27 Feb עופר איתן Announced: Inside Mundano, Lincoln Park’s new Latin American restauran…
Can Mundano make Lincoln Park cool? The crew from the new casual, yet sophisticated restaurant that opened last week at 1935 N. Lincoln Park West, have worked in hipper areas like Logan Square and West Town. Now they want to bring a little of that energy to Lincoln Park and hope their approach to hospitality — where they’re empowering employees to improve working conditions — helps shatter any neighborhood expectations.
One of the year’s most anticipated openings, Mundano’s menu takes inspiration from Latin America with items including savory churros and Chinese dan dan noodles with lamb chorizo. But, as the noodles show, they’re trying to escape categorization. Chef Ross Henke had a successful run in Logan Square cooking modern Mexican food at Quiote. The experience running the kitchen of a popular restaurant gave him the confidence to branch out and pursue another areas. In recent years, thanks to the #MeToo movement, more female restaurant workers have been more vocal about poor treatment and restaurant and bars. Henke wanted to do more. He brought in a former colleague at Quiote, Trista Baker, to help create policies that would benefit staffers. They’re working on vocabulary to help set boundaries, using phrases to help facilitate better communication between management and staff. Words have power in showing workers they won’t be ignored.
“I knew the culture I wanted to be part of and knew what I wanted to achieve in the kitchen,” Henke said.
Baker, who co-founded the Restaurant Culture Association — a not for profit that focuses on ending harassment within the industry — was an ideal recruit.

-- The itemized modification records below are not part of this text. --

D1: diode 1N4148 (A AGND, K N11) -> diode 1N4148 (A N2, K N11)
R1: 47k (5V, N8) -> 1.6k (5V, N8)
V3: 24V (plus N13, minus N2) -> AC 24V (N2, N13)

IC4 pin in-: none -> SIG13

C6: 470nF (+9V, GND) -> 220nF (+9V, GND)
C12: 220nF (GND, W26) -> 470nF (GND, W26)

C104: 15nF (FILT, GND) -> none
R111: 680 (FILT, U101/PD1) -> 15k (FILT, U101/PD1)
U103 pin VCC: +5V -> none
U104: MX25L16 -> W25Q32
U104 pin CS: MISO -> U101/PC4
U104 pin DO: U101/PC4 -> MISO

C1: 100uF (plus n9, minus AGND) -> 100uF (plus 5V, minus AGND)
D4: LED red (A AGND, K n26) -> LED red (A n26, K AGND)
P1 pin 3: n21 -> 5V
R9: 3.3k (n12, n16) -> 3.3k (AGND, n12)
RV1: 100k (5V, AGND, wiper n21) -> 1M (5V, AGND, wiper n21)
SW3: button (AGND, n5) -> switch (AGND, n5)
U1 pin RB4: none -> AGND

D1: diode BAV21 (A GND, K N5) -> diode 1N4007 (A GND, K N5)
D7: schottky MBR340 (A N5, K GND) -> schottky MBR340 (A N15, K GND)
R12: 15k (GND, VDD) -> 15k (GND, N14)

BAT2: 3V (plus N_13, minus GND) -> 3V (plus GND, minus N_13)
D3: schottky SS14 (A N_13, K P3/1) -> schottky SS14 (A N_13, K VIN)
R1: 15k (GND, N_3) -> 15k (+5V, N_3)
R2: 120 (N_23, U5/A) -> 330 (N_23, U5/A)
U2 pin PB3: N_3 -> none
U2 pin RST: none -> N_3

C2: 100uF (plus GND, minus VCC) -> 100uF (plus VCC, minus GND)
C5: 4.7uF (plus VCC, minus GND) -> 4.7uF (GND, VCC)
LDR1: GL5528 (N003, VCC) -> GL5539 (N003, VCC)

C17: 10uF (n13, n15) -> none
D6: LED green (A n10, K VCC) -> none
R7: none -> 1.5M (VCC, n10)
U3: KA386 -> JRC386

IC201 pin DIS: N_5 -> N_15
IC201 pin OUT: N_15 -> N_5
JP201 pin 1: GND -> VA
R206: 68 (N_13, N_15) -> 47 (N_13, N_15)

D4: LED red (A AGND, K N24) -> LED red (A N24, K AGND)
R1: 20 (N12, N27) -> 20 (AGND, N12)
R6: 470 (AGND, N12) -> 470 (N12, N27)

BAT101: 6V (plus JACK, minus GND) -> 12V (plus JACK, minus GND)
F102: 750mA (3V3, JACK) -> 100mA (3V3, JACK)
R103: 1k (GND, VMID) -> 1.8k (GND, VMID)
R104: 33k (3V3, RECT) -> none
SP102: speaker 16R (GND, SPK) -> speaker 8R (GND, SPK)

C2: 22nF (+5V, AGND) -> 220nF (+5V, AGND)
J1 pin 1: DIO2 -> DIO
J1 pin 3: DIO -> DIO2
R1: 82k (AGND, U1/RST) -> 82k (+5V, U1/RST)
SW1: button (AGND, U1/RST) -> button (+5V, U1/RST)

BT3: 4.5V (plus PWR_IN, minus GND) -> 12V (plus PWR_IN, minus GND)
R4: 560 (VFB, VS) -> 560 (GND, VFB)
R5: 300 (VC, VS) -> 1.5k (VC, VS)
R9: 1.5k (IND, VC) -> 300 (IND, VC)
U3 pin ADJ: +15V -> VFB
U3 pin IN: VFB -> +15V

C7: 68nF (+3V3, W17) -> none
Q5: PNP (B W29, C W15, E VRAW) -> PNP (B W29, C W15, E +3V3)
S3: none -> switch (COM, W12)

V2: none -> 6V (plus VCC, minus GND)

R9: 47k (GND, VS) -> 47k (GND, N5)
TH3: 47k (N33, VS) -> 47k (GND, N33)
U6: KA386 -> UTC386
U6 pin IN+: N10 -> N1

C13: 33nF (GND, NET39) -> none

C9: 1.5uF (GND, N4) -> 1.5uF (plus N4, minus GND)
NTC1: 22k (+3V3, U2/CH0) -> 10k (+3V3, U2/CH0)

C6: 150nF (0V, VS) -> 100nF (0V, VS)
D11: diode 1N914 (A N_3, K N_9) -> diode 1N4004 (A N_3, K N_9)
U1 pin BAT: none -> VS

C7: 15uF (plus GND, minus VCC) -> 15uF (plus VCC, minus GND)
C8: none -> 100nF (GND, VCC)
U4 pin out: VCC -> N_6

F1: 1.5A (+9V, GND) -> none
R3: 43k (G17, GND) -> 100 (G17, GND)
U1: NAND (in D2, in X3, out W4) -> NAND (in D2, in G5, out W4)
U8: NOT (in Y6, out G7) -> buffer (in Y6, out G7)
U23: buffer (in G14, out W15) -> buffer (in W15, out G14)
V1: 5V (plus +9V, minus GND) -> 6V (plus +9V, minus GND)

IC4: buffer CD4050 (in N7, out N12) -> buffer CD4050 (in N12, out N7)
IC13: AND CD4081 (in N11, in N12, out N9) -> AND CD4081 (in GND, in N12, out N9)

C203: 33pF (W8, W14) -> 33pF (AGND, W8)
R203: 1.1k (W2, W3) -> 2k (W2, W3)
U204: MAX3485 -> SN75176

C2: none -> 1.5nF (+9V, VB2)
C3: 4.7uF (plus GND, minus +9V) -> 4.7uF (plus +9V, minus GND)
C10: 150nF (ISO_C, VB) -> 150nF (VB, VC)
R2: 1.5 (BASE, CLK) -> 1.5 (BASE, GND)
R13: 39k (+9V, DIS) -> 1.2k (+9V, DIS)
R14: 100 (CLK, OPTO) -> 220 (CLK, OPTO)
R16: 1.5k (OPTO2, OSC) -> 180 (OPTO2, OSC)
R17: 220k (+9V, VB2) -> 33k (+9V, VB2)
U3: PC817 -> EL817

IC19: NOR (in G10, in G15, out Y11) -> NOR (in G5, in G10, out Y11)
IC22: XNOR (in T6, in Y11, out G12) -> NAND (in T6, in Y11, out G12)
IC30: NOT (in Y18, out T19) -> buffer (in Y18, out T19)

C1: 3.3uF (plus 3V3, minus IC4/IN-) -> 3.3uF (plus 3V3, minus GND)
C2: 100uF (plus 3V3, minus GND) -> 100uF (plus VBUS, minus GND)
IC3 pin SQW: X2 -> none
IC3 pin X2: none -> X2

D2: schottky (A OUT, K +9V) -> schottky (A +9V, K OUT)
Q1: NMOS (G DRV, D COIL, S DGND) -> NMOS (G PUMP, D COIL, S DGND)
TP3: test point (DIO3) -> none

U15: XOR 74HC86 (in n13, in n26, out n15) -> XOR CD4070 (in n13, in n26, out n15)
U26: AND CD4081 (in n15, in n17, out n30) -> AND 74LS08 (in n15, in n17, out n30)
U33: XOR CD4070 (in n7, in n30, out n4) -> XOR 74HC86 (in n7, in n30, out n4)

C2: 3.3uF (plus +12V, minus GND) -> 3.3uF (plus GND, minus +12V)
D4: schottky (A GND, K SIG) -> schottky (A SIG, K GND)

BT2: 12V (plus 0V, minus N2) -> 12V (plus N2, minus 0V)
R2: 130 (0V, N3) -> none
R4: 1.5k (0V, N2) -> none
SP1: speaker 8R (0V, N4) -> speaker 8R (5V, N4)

Henke said he needed Baker to help servers and other staff at the front of the house, to create place where workers are comfortable in sharing feedback without fear of retaliation. Having Henke, the leader of the kitchen, buy into the process was integral.
“You can’t build a house on sand,” Baker said. “We are already fighting such an uphill battle against decades of ingrained toxic culture within this industry. It’s already so difficult to implement that, if you don’t have leadership on board, it’s impossible to affect the culture of a place.”
The place is comfortable. Art from local artists, like Pizza in the Rain, Christina Daniel, and Christian Sanchez, hangs on the wall, there are plants from Adams & Sons decorating the space. There’s a chef’s table and a separate bar and lounge area.
Beverage director Laura Kelton called her job interview “refreshing” as Henke wanted to make sure prospective employees were onboard with the culture they hoped to create. Henke could tell some interviewees merely parroted talking points trying to impress management in their efforts to get a job. That attitude won’t work at Mundano where Henke sees workplace culture “as important as the food and drink.” For example, they’re using a pooled tip system to ensure workers are treated more equitably.
Daniella Caruso is helping with the restaurant’s marketing. She’s a Chicago restaurant veteran who made waves last year for her activism in organizing fundraisers for Chicago’s oldest domestic violence shelter. Together, they’ve formed a dream team in hopes of creating a role model for other restaurants.
While Henke wants to address serious systematic issues that affect restaurants, he also has a playful side. The Catalpa Grove Pork Terrine is a dish inspired by Chicago-style Maxwell Street Polish sausages and McDonald’s cheeseburgers: “Both delicious things,” Henke said. The dish features rehydrated onions, like the kind of flakes in McDonald’s burgers, white sesame seeds like a Big Mac, and dill for the pickles used in both items.
“I wanted to put a terrine on the menu, but didn’t know how to do with without being pretentious,” Henke said.
The summer will give Mundano an unfair advantage with Lincoln Park across the street and Green City Market’s vendors close by. The team has pondered using social media to show how their chef will procure ingredients at the farmers market.
The drink menu will change mirroring Henke’s food menu. The space has a sleek bar and lounge area separate from the main dining room, to the right of the main entrance. Kelton, who worked at Sportsman’s Club in Ukrainian Village, feels the Spicy Mango Paloma, which is based off a Mexican canned soda from El Jimador, will become a fan favorite.
Right now, it’s impossible to measure the affects of Mundano’s policies with the restaurant only about a week old. Once time passes by, Baker and Henke will be able to talk with a little more depth about particulars. But in the meantime, they have the challenge of running a new restaurant. There are other restaurant owners in Chicago — including Honey Butter Fried Chicken’s Josh Kulp and Christine Cikowski, and Passerotto’s Jennifer Kim — that have also placed culture in the spotlight. Mundano hopes that they can further those efforts and bring something special to Lincoln Park, something that other restaurants will emulate.